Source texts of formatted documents
################
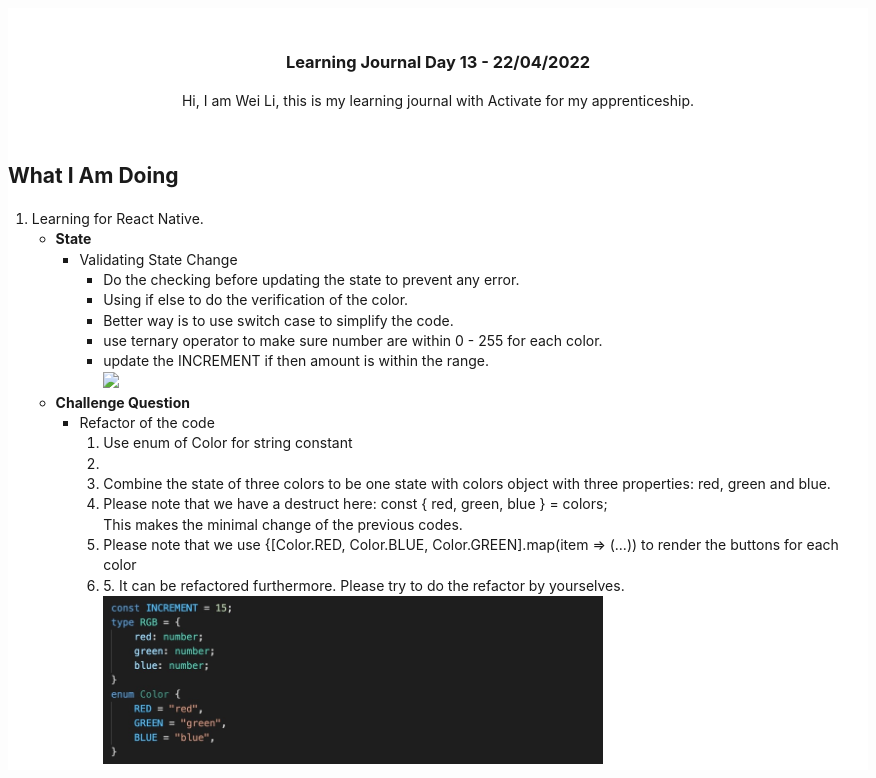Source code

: <br />
<div align="center">

  <h3 align="center">Learning Journal Day 13 - 22/04/2022</h3>

  <p align="center">
    Hi, I am Wei Li, this is my learning journal with Activate for my apprenticeship. 
    <br /><br />
  </p>
</div>



## What I Am Doing

<oL>
  <li>    
    Learning for React Native.
    <ul>
        <li>
            <b>State</b> <br />
            <ul>
                <li>Validating State Change
                    <ul>
                        <li>Do the checking before updating the state to prevent any error.</li>
                        <li>Using if else to do the verification of the color. </li>
                        <li>Better way is to use switch case to simplify the code.</li>
                        <li>use ternary operator to make sure number are within 0 - 255 for each color.</li>
                        <li>update the INCREMENT if then amount is within the range. </li>
                        <img src="https://miro.medium.com/max/1400/1*OX8sP2dJfhLxYKr7ZtrfcA.png" width="400"/><br />
                        </li>
                    </ul>
                </li>
            </ul>
        </li>
        <li>
            <b>Challenge Question</b> <br />
            <ul>
                <li>Refactor of the code
                    <ol>
                        <li>Use enum of Color for string constant<li>
                        <li>Combine the state of three colors to be one state with colors object with three properties: red, green and blue.</li>
                        <li>Please note that we have a destruct here: const { red, green, blue } = colors;<br />
                            This makes the minimal change of the previous codes.</li>
                        <li>Please note that we use  {[Color.RED, Color.BLUE, Color.GREEN].map(item => (...)) to render the buttons for each color</li>
                        <li>5. It can be refactored furthermore. Please try to do the refactor by yourselves.</li>    
                        <img src="./img/22Apr1.jpg" width="500"/><br />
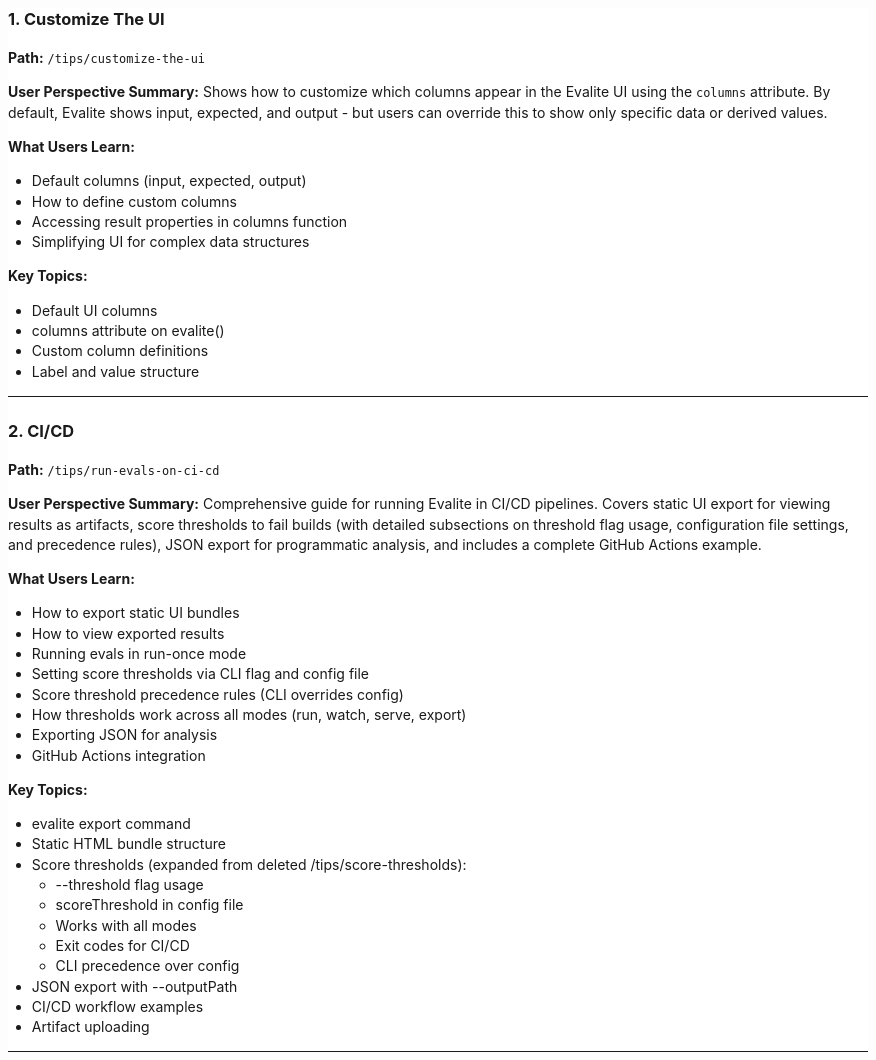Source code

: ### 1. Customize The UI

**Path:** `/tips/customize-the-ui`

**User Perspective Summary:**
Shows how to customize which columns appear in the Evalite UI using the `columns` attribute. By default, Evalite shows input, expected, and output - but users can override this to show only specific data or derived values.

**What Users Learn:**

- Default columns (input, expected, output)
- How to define custom columns
- Accessing result properties in columns function
- Simplifying UI for complex data structures

**Key Topics:**

- Default UI columns
- columns attribute on evalite()
- Custom column definitions
- Label and value structure

---

### 2. CI/CD

**Path:** `/tips/run-evals-on-ci-cd`

**User Perspective Summary:**
Comprehensive guide for running Evalite in CI/CD pipelines. Covers static UI export for viewing results as artifacts, score thresholds to fail builds (with detailed subsections on threshold flag usage, configuration file settings, and precedence rules), JSON export for programmatic analysis, and includes a complete GitHub Actions example.

**What Users Learn:**

- How to export static UI bundles
- How to view exported results
- Running evals in run-once mode
- Setting score thresholds via CLI flag and config file
- Score threshold precedence rules (CLI overrides config)
- How thresholds work across all modes (run, watch, serve, export)
- Exporting JSON for analysis
- GitHub Actions integration

**Key Topics:**

- evalite export command
- Static HTML bundle structure
- Score thresholds (expanded from deleted /tips/score-thresholds):
  - --threshold flag usage
  - scoreThreshold in config file
  - Works with all modes
  - Exit codes for CI/CD
  - CLI precedence over config
- JSON export with --outputPath
- CI/CD workflow examples
- Artifact uploading

---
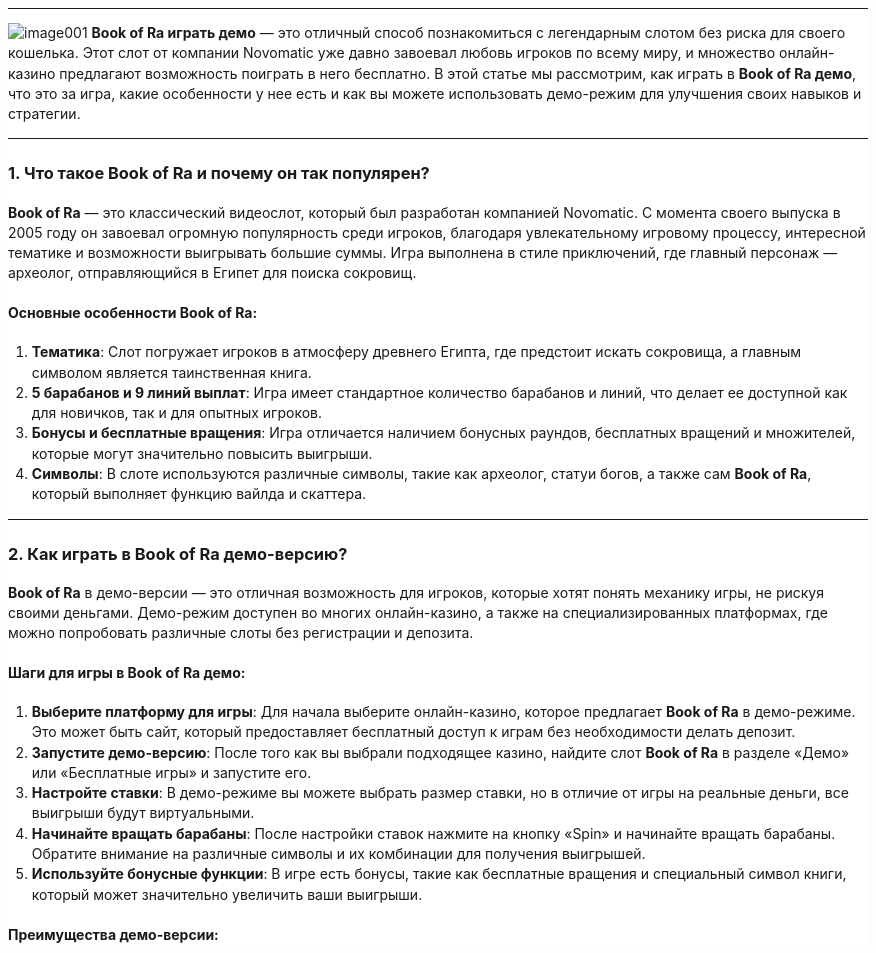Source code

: ***

![image001](https://github.com/user-attachments/assets/e97cacd0-dc02-40db-8b9b-1dd8dce8c385)
**Book of Ra играть демо** — это отличный способ познакомиться с легендарным слотом без риска для своего кошелька. Этот слот от компании Novomatic уже давно завоевал любовь игроков по всему миру, и множество онлайн-казино предлагают возможность поиграть в него бесплатно. В этой статье мы рассмотрим, как играть в **Book of Ra демо**, что это за игра, какие особенности у нее есть и как вы можете использовать демо-режим для улучшения своих навыков и стратегии.

***

### 1. Что такое **Book of Ra** и почему он так популярен?

**Book of Ra** — это классический видеослот, который был разработан компанией Novomatic. С момента своего выпуска в 2005 году он завоевал огромную популярность среди игроков, благодаря увлекательному игровому процессу, интересной тематике и возможности выигрывать большие суммы. Игра выполнена в стиле приключений, где главный персонаж — археолог, отправляющийся в Египет для поиска сокровищ.

#### Основные особенности **Book of Ra**:

1. **Тематика**: Слот погружает игроков в атмосферу древнего Египта, где предстоит искать сокровища, а главным символом является таинственная книга.
2. **5 барабанов и 9 линий выплат**: Игра имеет стандартное количество барабанов и линий, что делает ее доступной как для новичков, так и для опытных игроков.
3. **Бонусы и бесплатные вращения**: Игра отличается наличием бонусных раундов, бесплатных вращений и множителей, которые могут значительно повысить выигрыши.
4. **Символы**: В слоте используются различные символы, такие как археолог, статуи богов, а также сам **Book of Ra**, который выполняет функцию вайлда и скаттера.

***

### 2. Как играть в **Book of Ra** демо-версию?

**Book of Ra** в демо-версии — это отличная возможность для игроков, которые хотят понять механику игры, не рискуя своими деньгами. Демо-режим доступен во многих онлайн-казино, а также на специализированных платформах, где можно попробовать различные слоты без регистрации и депозита.

#### Шаги для игры в **Book of Ra** демо:

1. **Выберите платформу для игры**: Для начала выберите онлайн-казино, которое предлагает **Book of Ra** в демо-режиме. Это может быть сайт, который предоставляет бесплатный доступ к играм без необходимости делать депозит.
2. **Запустите демо-версию**: После того как вы выбрали подходящее казино, найдите слот **Book of Ra** в разделе «Демо» или «Бесплатные игры» и запустите его.
3. **Настройте ставки**: В демо-режиме вы можете выбрать размер ставки, но в отличие от игры на реальные деньги, все выигрыши будут виртуальными.
4. **Начинайте вращать барабаны**: После настройки ставок нажмите на кнопку «Spin» и начинайте вращать барабаны. Обратите внимание на различные символы и их комбинации для получения выигрышей.
5. **Используйте бонусные функции**: В игре есть бонусы, такие как бесплатные вращения и специальный символ книги, который может значительно увеличить ваши выигрыши.

#### Преимущества демо-версии:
################
## Work task
Retype every line of the material above without any changes, leaving out the pictures.

## Exercise solution
Source code

: <br />
<div align="center">

  <h3 align="center">Learning Journal Day 13 - 22/04/2022</h3>

  <p align="center">
    Hi, I am Wei Li, this is my learning journal with Activate for my apprenticeship. 
    <br /><br />
  </p>
</div>



## What I Am Doing

<oL>
  <li>    
    Learning for React Native.
    <ul>
        <li>
            <b>State</b> <br />
            <ul>
                <li>Validating State Change
                    <ul>
                        <li>Do the checking before updating the state to prevent any error.</li>
                        <li>Using if else to do the verification of the color. </li>
                        <li>Better way is to use switch case to simplify the code.</li>
                        <li>use ternary operator to make sure number are within 0 - 255 for each color.</li>
                        <li>update the INCREMENT if then amount is within the range. </li>
                        <img src="https://miro.medium.com/max/1400/1*OX8sP2dJfhLxYKr7ZtrfcA.png" width="400"/><br />
                        </li>
                    </ul>
                </li>
            </ul>
        </li>
        <li>
            <b>Challenge Question</b> <br />
            <ul>
                <li>Refactor of the code
                    <ol>
                        <li>Use enum of Color for string constant<li>
                        <li>Combine the state of three colors to be one state with colors object with three properties: red, green and blue.</li>
                        <li>Please note that we have a destruct here: const { red, green, blue } = colors;<br />
                            This makes the minimal change of the previous codes.</li>
                        <li>Please note that we use  {[Color.RED, Color.BLUE, Color.GREEN].map(item => (...)) to render the buttons for each color</li>
                        <li>5. It can be refactored furthermore. Please try to do the refactor by yourselves.</li>    
                        <img src="./img/22Apr1.jpg" width="500"/><br />
Source code

: ### 1. Customize The UI

**Path:** `/tips/customize-the-ui`

**User Perspective Summary:**
Shows how to customize which columns appear in the Evalite UI using the `columns` attribute. By default, Evalite shows input, expected, and output - but users can override this to show only specific data or derived values.

**What Users Learn:**

- Default columns (input, expected, output)
- How to define custom columns
- Accessing result properties in columns function
- Simplifying UI for complex data structures

**Key Topics:**

- Default UI columns
- columns attribute on evalite()
- Custom column definitions
- Label and value structure

---

### 2. CI/CD

**Path:** `/tips/run-evals-on-ci-cd`

**User Perspective Summary:**
Comprehensive guide for running Evalite in CI/CD pipelines. Covers static UI export for viewing results as artifacts, score thresholds to fail builds (with detailed subsections on threshold flag usage, configuration file settings, and precedence rules), JSON export for programmatic analysis, and includes a complete GitHub Actions example.

**What Users Learn:**

- How to export static UI bundles
- How to view exported results
- Running evals in run-once mode
- Setting score thresholds via CLI flag and config file
- Score threshold precedence rules (CLI overrides config)
- How thresholds work across all modes (run, watch, serve, export)
- Exporting JSON for analysis
- GitHub Actions integration

**Key Topics:**

- evalite export command
- Static HTML bundle structure
- Score thresholds (expanded from deleted /tips/score-thresholds):
  - --threshold flag usage
  - scoreThreshold in config file
  - Works with all modes
  - Exit codes for CI/CD
  - CLI precedence over config
- JSON export with --outputPath
- CI/CD workflow examples
- Artifact uploading

---
Source code

: ***

![image001](https://github.com/user-attachments/assets/e97cacd0-dc02-40db-8b9b-1dd8dce8c385)
**Book of Ra играть демо** — это отличный способ познакомиться с легендарным слотом без риска для своего кошелька. Этот слот от компании Novomatic уже давно завоевал любовь игроков по всему миру, и множество онлайн-казино предлагают возможность поиграть в него бесплатно. В этой статье мы рассмотрим, как играть в **Book of Ra демо**, что это за игра, какие особенности у нее есть и как вы можете использовать демо-режим для улучшения своих навыков и стратегии.

***

### 1. Что такое **Book of Ra** и почему он так популярен?

**Book of Ra** — это классический видеослот, который был разработан компанией Novomatic. С момента своего выпуска в 2005 году он завоевал огромную популярность среди игроков, благодаря увлекательному игровому процессу, интересной тематике и возможности выигрывать большие суммы. Игра выполнена в стиле приключений, где главный персонаж — археолог, отправляющийся в Египет для поиска сокровищ.

#### Основные особенности **Book of Ra**:

1. **Тематика**: Слот погружает игроков в атмосферу древнего Египта, где предстоит искать сокровища, а главным символом является таинственная книга.
2. **5 барабанов и 9 линий выплат**: Игра имеет стандартное количество барабанов и линий, что делает ее доступной как для новичков, так и для опытных игроков.
3. **Бонусы и бесплатные вращения**: Игра отличается наличием бонусных раундов, бесплатных вращений и множителей, которые могут значительно повысить выигрыши.
4. **Символы**: В слоте используются различные символы, такие как археолог, статуи богов, а также сам **Book of Ra**, который выполняет функцию вайлда и скаттера.

***

### 2. Как играть в **Book of Ra** демо-версию?

**Book of Ra** в демо-версии — это отличная возможность для игроков, которые хотят понять механику игры, не рискуя своими деньгами. Демо-режим доступен во многих онлайн-казино, а также на специализированных платформах, где можно попробовать различные слоты без регистрации и депозита.

#### Шаги для игры в **Book of Ra** демо:

1. **Выберите платформу для игры**: Для начала выберите онлайн-казино, которое предлагает **Book of Ra** в демо-режиме. Это может быть сайт, который предоставляет бесплатный доступ к играм без необходимости делать депозит.
2. **Запустите демо-версию**: После того как вы выбрали подходящее казино, найдите слот **Book of Ra** в разделе «Демо» или «Бесплатные игры» и запустите его.
3. **Настройте ставки**: В демо-режиме вы можете выбрать размер ставки, но в отличие от игры на реальные деньги, все выигрыши будут виртуальными.
4. **Начинайте вращать барабаны**: После настройки ставок нажмите на кнопку «Spin» и начинайте вращать барабаны. Обратите внимание на различные символы и их комбинации для получения выигрышей.
5. **Используйте бонусные функции**: В игре есть бонусы, такие как бесплатные вращения и специальный символ книги, который может значительно увеличить ваши выигрыши.

#### Преимущества демо-версии:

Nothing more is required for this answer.